La Grèce demande de l'aide pour absorber les fonds structurels
Lors d’un discours prononcé hier (22 novembre) à la commission du développement régional du Parlement, le ministre grec du développement, de la compétitivité et de la marine, Michalis Chrisochoidis, a souligné l’importance de l'accélération des procédures d’absorption des fonds structurels avec le soutien de l’UE.
Lors d’un discours prononcé hier (22 novembre) à la commission du développement régional du Parlement, le ministre grec du développement, de la compétitivité et de la marine, Michalis Chrisochoidis, a souligné l’importance de l'accélération des procédures d’absorption des fonds structurels avec le soutien de l’UE.
Lors de la réunion de la commission du développement régional, Michalis Chrisochoidis a souligné que la Grèce serait incapable de résoudre ses problèmes de dette sans investir dans des projets visant à relancer la croissance.
« Notre objectif est de promouvoir des projets et des infrastructures utiles pour les citoyens qui lanceront le processus de développement, mais qui apporteront également un soulagement et des solutions au problème majeur du chômage, surtout chez les jeunes », a déclaré le ministre grec aux eurodéputés mardi (22 novembre).

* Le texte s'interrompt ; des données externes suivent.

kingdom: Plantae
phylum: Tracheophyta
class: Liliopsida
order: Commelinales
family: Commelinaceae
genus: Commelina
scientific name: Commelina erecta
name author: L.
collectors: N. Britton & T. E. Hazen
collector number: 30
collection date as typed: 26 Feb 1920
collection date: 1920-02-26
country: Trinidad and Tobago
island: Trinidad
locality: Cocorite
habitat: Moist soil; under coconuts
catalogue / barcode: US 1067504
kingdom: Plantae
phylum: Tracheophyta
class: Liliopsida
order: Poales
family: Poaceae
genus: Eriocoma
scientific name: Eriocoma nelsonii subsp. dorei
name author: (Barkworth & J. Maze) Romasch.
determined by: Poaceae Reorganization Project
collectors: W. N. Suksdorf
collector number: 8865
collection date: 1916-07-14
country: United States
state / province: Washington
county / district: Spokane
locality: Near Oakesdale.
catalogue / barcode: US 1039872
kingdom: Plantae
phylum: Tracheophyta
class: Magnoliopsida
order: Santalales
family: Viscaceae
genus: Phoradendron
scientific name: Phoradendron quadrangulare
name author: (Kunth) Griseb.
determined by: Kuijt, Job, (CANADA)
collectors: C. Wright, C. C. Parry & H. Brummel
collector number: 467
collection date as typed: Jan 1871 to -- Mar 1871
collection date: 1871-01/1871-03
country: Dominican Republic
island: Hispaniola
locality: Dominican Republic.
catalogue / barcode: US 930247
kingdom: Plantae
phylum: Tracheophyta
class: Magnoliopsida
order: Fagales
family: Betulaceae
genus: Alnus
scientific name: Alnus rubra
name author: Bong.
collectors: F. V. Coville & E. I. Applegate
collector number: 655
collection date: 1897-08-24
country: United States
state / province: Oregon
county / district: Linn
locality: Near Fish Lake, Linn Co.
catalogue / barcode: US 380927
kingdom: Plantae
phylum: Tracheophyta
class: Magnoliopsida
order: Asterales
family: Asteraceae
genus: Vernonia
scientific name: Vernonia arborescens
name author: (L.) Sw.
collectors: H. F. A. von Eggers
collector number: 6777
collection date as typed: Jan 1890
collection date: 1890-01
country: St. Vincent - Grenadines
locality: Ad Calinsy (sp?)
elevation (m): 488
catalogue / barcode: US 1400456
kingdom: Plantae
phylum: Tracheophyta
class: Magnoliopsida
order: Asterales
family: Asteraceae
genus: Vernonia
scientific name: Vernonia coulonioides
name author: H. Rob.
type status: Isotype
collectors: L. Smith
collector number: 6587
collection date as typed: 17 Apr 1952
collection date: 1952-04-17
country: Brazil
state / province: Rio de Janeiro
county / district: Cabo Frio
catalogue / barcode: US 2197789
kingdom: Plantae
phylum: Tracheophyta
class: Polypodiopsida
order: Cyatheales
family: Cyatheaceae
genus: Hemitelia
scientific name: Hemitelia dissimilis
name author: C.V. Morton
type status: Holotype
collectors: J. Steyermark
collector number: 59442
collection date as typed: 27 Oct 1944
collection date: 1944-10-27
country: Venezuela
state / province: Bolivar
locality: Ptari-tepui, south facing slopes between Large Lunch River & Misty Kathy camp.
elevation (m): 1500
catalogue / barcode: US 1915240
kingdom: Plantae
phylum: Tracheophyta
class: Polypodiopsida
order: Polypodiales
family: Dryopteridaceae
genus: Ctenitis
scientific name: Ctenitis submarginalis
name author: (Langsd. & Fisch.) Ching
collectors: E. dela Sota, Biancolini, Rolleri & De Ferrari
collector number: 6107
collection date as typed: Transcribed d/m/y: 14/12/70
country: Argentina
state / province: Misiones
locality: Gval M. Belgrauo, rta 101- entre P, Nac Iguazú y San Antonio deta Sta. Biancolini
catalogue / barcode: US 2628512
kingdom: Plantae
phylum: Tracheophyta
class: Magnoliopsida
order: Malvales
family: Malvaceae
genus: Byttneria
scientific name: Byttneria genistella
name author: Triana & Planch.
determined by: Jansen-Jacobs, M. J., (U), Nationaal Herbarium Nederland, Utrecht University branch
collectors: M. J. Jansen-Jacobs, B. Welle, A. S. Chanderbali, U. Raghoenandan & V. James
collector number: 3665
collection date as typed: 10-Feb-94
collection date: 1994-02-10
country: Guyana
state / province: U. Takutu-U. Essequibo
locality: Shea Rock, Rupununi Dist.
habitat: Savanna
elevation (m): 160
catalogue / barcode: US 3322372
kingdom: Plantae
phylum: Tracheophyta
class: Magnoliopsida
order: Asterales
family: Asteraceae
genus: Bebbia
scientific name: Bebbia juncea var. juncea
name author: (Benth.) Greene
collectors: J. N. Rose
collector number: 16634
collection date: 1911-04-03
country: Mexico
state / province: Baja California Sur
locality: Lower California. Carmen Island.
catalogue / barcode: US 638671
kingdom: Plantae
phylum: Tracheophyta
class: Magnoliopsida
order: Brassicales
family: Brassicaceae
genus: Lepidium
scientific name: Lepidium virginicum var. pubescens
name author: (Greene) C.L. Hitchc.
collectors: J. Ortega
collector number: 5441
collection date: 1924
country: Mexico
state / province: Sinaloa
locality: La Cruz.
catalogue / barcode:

14 milliards d'euros toujours bloqués
M. Chrisochoidis, qui a officiellement annoncé sa candidature à la présidence du PASOK, a souligné les quelques bonnes performances économiques de la Grèce, comme l'augmentation substantielle des exportations de produits manufacturés, qui ont augmenté de 50 % en octobre 2011 par rapport à octobre 2010.
S'il est élu, M. Chrisochoidis remplacera George Papandreou, qui a démissionné du poste de premier ministre ce mois-ci mais demeure à la tête du PASOK.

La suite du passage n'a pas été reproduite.